In the healthcare domain, a digital twin (DT) serves as a digital representation of either a patient or an entire healthcare system, integrating simulations and service data. This digital twin actively monitors a patient's records, cross-referencing them against established patterns, and conducting analyses for potential diseases or contraindications. Utilizing adaptive analytics and advanced algorithms, the digital twin provides accurate prognoses and recommends suitable interventions. By simulating various medical scenarios before initiating treatment, the digital twin enhances patient safety and ensures the delivery of the most appropriate treatments tailored to individual patient requirements.
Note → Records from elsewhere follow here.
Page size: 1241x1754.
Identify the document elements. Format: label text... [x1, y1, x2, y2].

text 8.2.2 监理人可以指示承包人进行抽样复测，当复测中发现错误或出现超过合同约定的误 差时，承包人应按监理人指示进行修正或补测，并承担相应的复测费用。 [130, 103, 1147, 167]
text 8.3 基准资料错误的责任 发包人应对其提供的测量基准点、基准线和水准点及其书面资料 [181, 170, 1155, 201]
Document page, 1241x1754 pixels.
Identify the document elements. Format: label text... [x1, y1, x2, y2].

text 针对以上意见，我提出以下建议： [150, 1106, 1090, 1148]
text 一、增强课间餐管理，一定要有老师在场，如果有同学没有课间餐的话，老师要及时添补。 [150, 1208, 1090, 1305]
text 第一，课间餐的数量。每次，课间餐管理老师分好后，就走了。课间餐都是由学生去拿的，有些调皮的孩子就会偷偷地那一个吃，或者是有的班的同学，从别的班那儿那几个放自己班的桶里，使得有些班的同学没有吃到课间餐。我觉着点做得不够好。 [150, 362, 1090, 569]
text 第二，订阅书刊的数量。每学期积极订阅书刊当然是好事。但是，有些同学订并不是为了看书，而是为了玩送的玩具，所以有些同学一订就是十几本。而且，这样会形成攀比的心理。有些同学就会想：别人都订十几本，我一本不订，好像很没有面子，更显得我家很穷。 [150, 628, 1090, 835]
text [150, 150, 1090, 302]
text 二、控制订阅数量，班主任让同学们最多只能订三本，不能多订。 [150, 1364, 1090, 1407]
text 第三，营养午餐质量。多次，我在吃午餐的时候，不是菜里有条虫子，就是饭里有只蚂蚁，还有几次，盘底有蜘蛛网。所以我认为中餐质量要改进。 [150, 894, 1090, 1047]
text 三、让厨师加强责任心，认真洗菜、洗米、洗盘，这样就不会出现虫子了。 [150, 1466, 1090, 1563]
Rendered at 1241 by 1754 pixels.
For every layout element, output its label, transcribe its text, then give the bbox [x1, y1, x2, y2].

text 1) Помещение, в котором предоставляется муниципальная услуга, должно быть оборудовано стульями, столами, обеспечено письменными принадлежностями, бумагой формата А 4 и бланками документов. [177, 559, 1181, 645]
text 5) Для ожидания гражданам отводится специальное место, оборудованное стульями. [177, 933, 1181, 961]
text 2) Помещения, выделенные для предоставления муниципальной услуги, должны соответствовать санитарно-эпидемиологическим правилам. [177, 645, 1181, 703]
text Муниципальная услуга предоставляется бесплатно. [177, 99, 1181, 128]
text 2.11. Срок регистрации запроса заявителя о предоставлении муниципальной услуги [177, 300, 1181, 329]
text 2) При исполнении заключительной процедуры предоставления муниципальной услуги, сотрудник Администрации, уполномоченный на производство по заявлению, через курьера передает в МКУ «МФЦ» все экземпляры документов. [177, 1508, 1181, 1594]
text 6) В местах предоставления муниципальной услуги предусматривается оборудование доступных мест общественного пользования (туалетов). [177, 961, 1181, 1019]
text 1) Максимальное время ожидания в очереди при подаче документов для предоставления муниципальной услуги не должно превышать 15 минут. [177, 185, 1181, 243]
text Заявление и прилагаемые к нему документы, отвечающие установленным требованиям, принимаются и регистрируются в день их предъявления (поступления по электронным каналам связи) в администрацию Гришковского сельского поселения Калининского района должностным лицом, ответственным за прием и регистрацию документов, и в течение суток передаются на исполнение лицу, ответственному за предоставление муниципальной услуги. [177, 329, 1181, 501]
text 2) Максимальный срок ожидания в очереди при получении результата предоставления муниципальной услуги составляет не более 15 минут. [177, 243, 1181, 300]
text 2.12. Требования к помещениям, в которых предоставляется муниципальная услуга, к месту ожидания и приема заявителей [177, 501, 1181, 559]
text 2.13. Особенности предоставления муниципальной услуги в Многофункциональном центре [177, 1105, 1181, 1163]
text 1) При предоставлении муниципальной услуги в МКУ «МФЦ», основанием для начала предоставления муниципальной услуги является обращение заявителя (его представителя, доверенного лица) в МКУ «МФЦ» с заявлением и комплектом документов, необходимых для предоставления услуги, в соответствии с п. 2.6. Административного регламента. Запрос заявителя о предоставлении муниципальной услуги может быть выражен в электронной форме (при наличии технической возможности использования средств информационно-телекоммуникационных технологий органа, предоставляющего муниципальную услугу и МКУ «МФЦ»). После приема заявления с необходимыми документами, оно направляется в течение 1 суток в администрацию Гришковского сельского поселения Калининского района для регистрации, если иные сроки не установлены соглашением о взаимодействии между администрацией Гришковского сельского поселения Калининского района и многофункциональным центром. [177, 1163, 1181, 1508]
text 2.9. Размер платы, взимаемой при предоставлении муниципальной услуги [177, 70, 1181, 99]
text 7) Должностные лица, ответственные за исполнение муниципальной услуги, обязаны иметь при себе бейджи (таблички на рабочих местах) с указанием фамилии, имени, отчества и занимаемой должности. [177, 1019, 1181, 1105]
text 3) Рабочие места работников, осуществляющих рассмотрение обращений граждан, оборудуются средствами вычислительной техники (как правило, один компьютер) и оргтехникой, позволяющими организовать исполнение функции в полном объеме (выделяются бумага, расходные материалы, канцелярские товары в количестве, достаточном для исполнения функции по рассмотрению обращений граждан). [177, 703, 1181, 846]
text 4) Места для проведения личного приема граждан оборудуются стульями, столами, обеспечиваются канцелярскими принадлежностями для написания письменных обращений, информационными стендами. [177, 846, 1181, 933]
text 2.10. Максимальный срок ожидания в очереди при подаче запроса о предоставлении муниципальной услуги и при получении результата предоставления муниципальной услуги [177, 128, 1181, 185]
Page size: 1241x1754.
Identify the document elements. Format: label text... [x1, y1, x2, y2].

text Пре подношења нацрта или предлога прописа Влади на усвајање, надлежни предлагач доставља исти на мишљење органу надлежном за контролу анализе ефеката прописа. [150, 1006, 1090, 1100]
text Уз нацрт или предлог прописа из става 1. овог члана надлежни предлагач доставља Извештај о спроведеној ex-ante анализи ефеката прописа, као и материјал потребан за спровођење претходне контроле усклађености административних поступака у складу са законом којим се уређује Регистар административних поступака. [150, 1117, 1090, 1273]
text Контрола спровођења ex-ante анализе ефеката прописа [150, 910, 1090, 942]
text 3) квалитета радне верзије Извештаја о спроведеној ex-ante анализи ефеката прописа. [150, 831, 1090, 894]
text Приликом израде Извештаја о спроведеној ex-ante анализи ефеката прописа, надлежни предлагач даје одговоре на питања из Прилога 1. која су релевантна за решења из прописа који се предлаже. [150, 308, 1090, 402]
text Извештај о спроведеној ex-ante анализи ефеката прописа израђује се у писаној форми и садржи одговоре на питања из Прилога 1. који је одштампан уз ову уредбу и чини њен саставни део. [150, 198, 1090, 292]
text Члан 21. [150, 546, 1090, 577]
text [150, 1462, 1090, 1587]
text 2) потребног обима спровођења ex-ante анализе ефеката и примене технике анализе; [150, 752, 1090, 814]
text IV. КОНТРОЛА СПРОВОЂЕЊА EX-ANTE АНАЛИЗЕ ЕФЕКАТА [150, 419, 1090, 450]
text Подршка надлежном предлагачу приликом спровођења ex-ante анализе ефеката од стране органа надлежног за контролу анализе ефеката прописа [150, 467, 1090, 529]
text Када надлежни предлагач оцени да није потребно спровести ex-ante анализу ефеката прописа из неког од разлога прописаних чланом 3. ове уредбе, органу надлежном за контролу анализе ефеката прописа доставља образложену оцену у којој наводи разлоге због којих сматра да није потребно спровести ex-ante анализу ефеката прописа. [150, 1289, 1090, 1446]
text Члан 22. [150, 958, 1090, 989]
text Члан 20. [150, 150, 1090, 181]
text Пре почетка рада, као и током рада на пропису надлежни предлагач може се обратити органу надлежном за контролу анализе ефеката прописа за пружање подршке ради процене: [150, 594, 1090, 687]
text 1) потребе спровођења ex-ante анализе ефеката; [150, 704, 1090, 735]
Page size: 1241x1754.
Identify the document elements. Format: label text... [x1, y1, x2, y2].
Metaverse Technologies (MT) in healthcare are centered around data analysis, harnessing the potential of data to enhance the effectiveness of healthcare organizations. While healthcare services aim to uphold the physical, mental, social, and emotional well-being of human lives, the Metaverse combines technological trends—Artificial Intelligence (AI), Augmented Reality (AR), and Virtual Reality (VR). Collectively, these technologies have the capacity to deliver treatments and medicines, reduce costs, and significantly improve patient outcomes.
This book explores the integration of the digital twin and metaverse concepts with other technologies such as artificial intelligence (AI), machine learning (ML), big data analytics, IoT, and cloud data management to enhance healthcare systems and processes. The focus extends to various research perspectives and challenges in implementing DT and MT concerning data analysis, cloud management, and data privacy issues. With chapters covering visualization techniques, prognostics, and health management, this book is essential for researchers, engineers, and IT professionals in healthcare, as well as those involved in utilizing DT, MT, AI, IoT, and big data analytics for innovative applications.